From: Beman Dawes (bdawes_at_[hidden])
Date: 2013-12-28 12:54:53

On Fri, Dec 27, 2013 at 10:36 PM, Rene Rivera <grafikrobot_at_[hidden]> wrote:

> On Fri, Dec 27, 2013 at 9:02 PM, Rene Rivera <grafikrobot_at_[hidden]>
> wrote:
> > When I attempt to do an update of the boost superproject I get and error:
> >
> > Froggy:develop grafik$ git pull
> > error: Your local changes to the following files would be overwritten by
> > merge:
> > tools/regression/src/
> > Please, commit your changes or stash them before you can merge.
> > Aborting
> > Froggy:develop grafik$
> >
> > I know I've made changes. I also know I don't want to throw away my
> > changes. I also know that I don't want to merge the upstream changes to
> > that one file. Hence.. How do I do a pull and have git ignore the
> upstream
> > of only that file? (i.e. throw away the upstream changes because I know
> > that my changes supersede them)

--- Apply what you read ---
A - In the email thread, rewrite the paragraph beginning "I know I've made changes" as a short list that keeps its main facts.
B - According to the email thread, what does the error message say must be done before merging?
Answer using only the email thread above.

--- Data shown ---
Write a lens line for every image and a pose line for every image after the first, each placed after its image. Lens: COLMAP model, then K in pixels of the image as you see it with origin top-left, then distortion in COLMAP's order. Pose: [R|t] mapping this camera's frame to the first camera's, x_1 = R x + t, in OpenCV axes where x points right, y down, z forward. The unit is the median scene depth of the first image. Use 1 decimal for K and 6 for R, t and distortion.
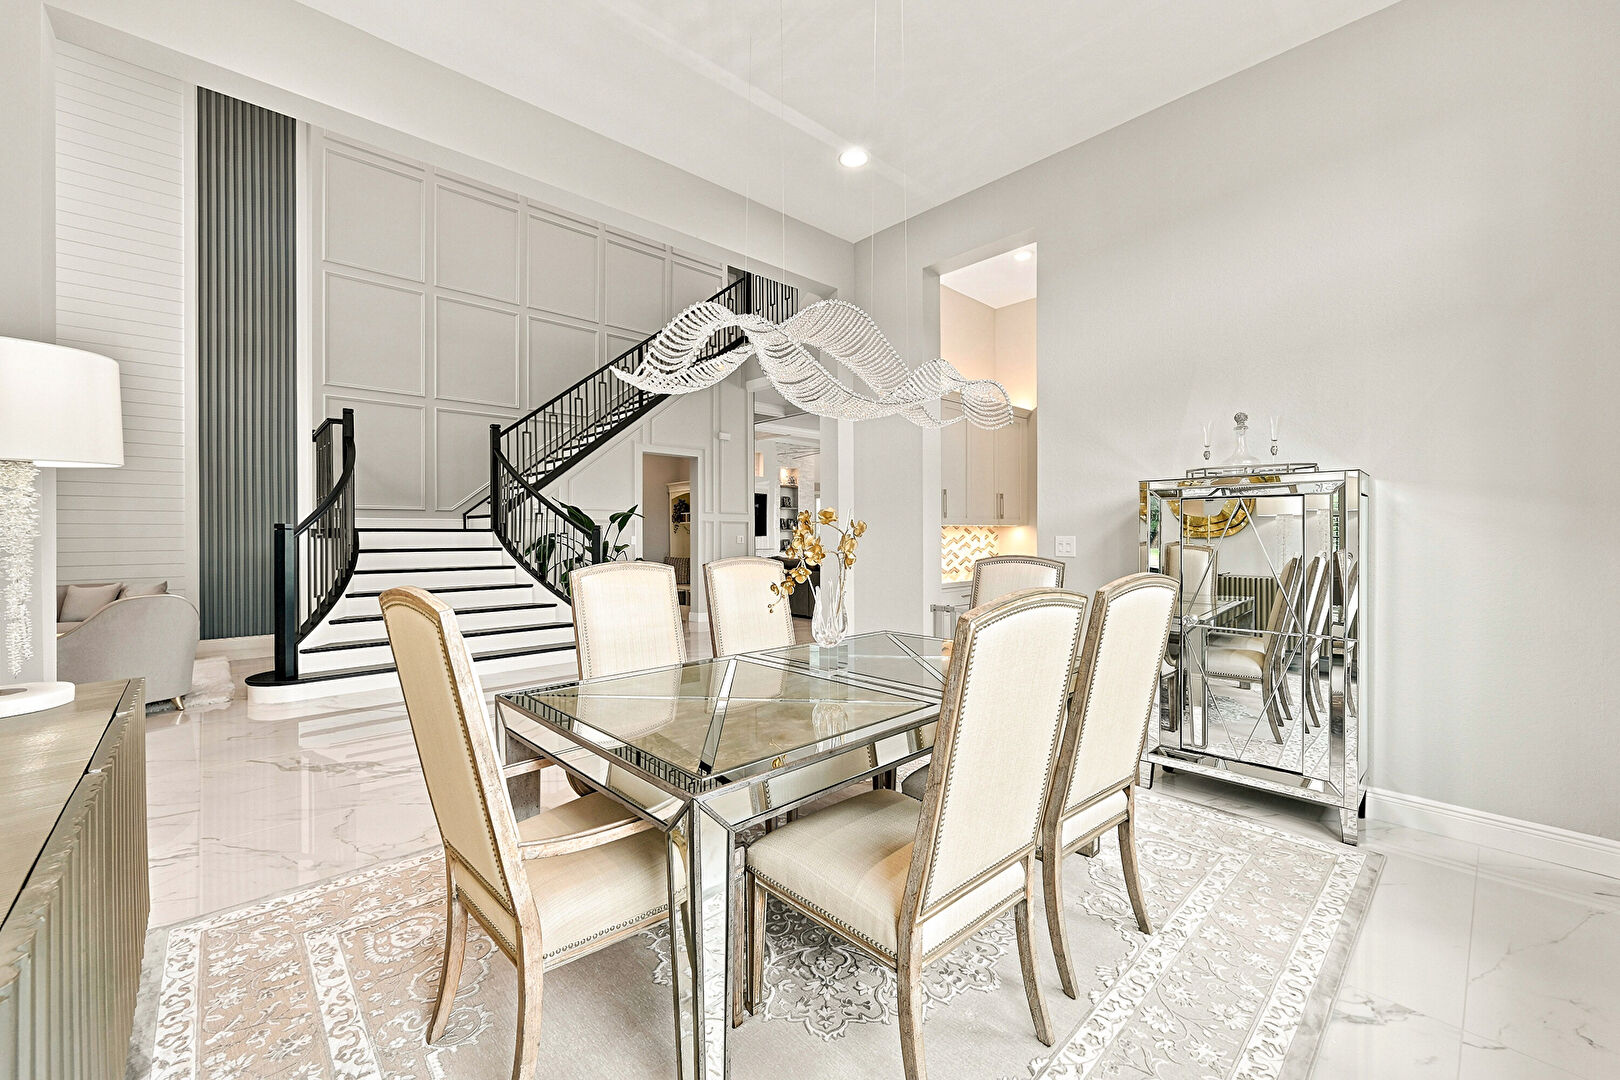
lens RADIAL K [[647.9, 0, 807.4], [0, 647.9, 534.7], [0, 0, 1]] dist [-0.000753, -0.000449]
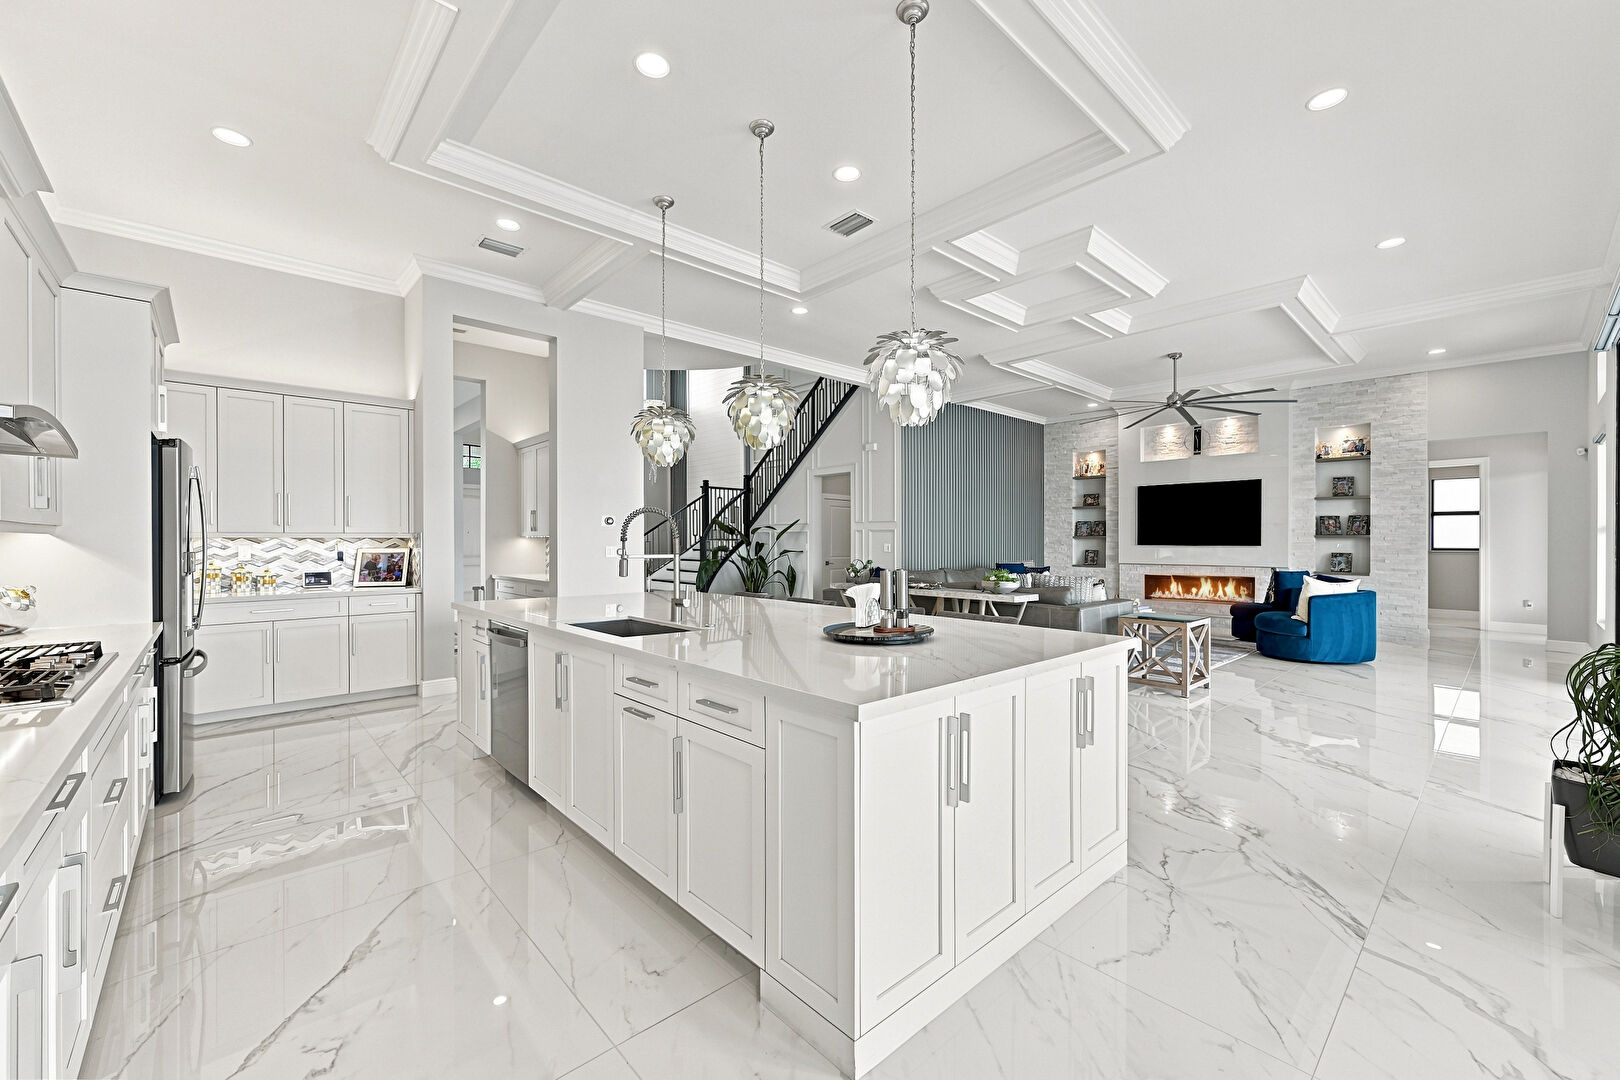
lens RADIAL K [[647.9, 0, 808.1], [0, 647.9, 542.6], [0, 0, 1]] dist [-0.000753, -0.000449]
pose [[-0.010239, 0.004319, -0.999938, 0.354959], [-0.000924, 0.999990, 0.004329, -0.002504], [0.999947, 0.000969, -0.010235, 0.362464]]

==

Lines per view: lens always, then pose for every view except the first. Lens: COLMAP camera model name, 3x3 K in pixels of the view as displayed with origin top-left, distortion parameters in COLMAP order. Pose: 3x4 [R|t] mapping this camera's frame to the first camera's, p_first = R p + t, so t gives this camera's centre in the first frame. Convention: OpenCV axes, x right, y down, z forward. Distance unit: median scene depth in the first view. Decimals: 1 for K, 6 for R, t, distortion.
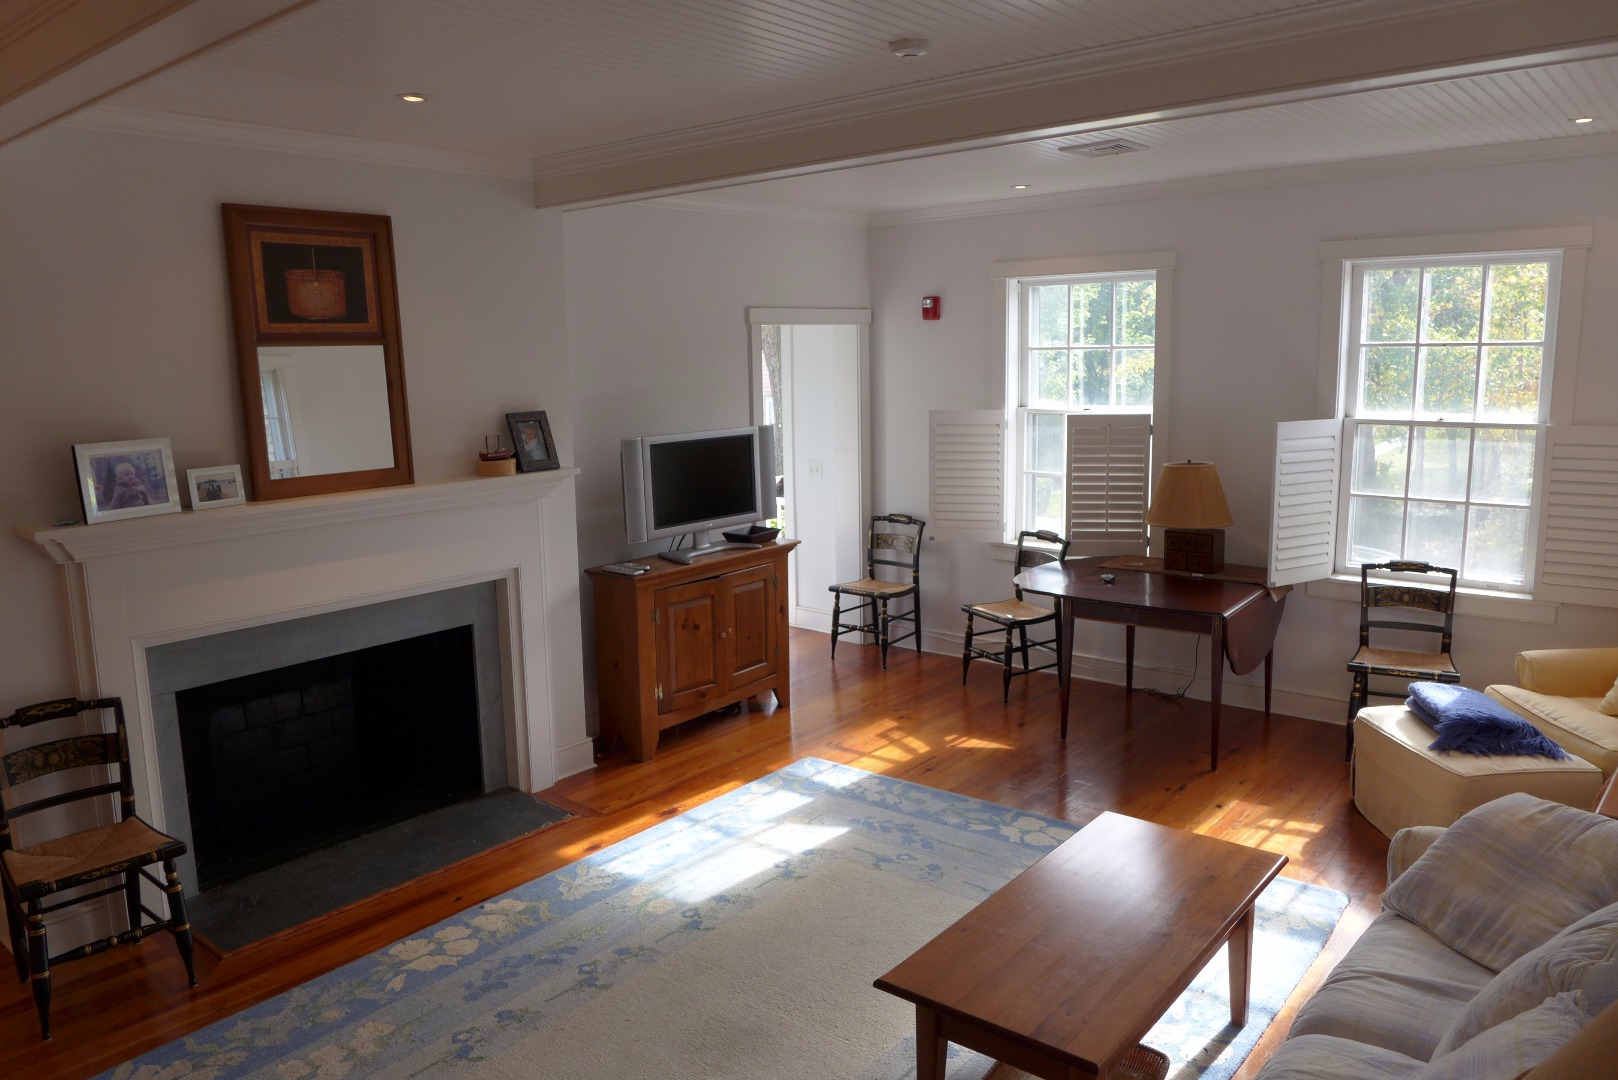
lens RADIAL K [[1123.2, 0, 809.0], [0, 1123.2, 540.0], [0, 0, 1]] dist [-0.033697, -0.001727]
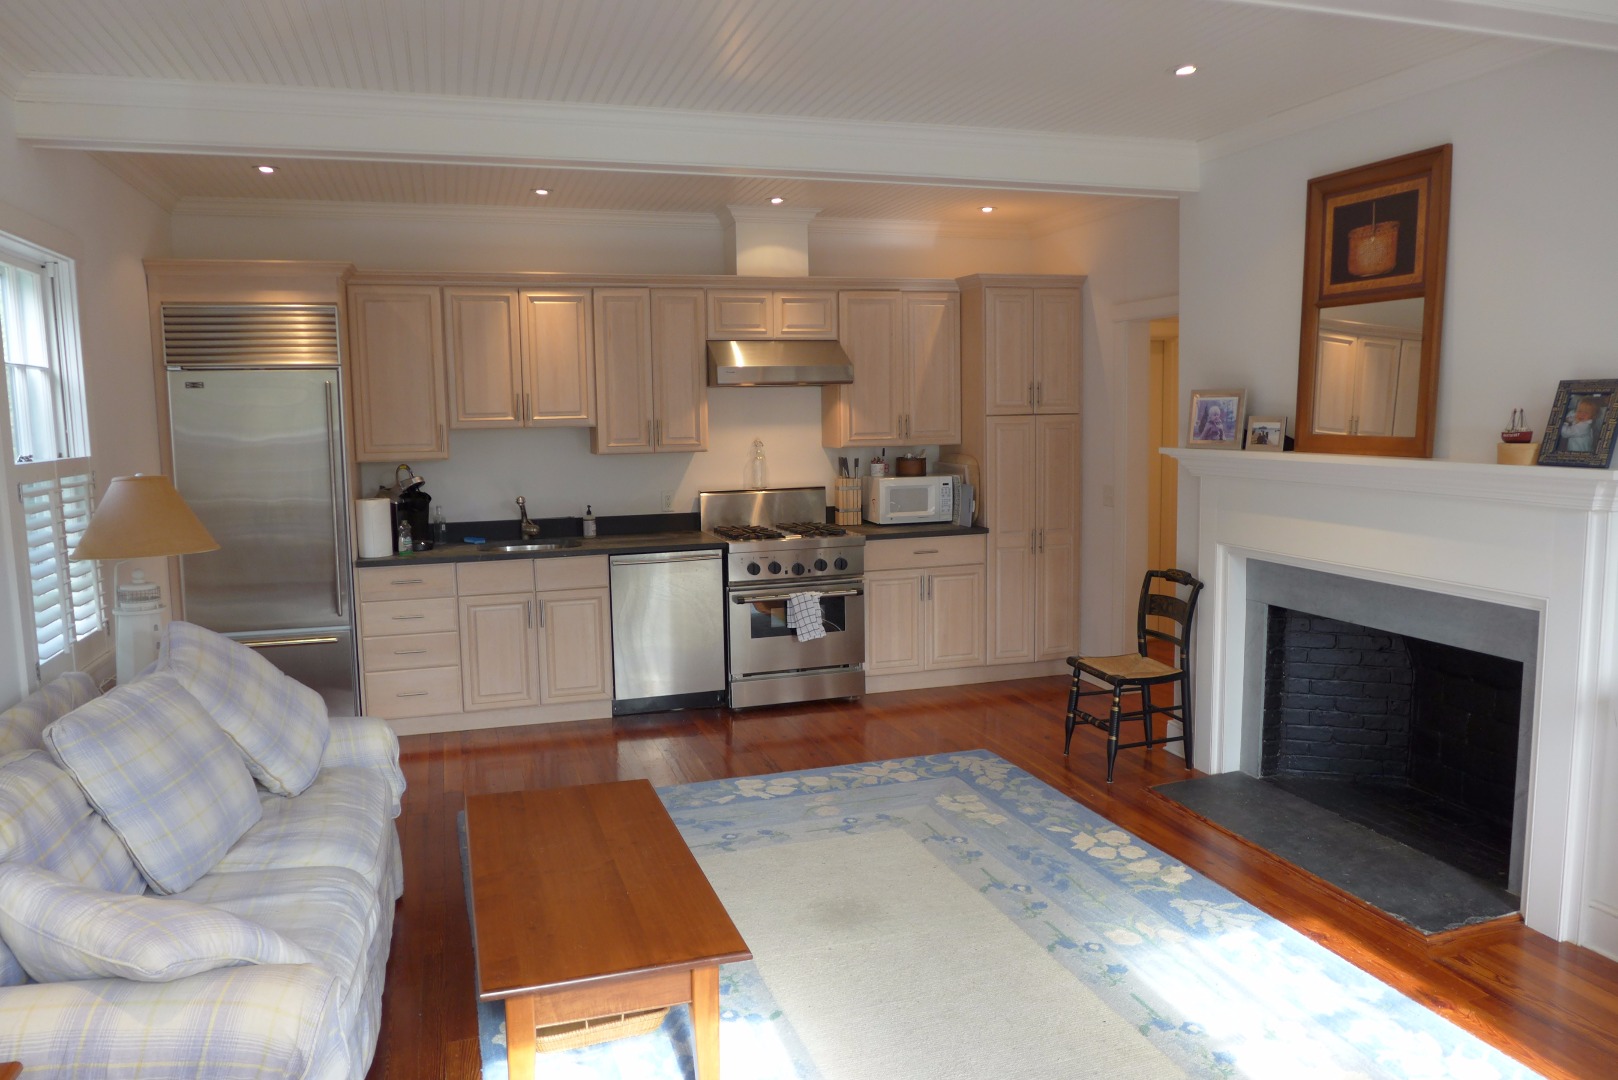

--- Numbered answers ---
A -
- The writer has made local changes and wants to keep them.
- The writer doesn't want the upstream changes to that one file merged in.
- The writer asks how to pull while git ignores the upstream changes to only that file, throwing them away because the local changes replace them.

B - The changes must be committed or stashed.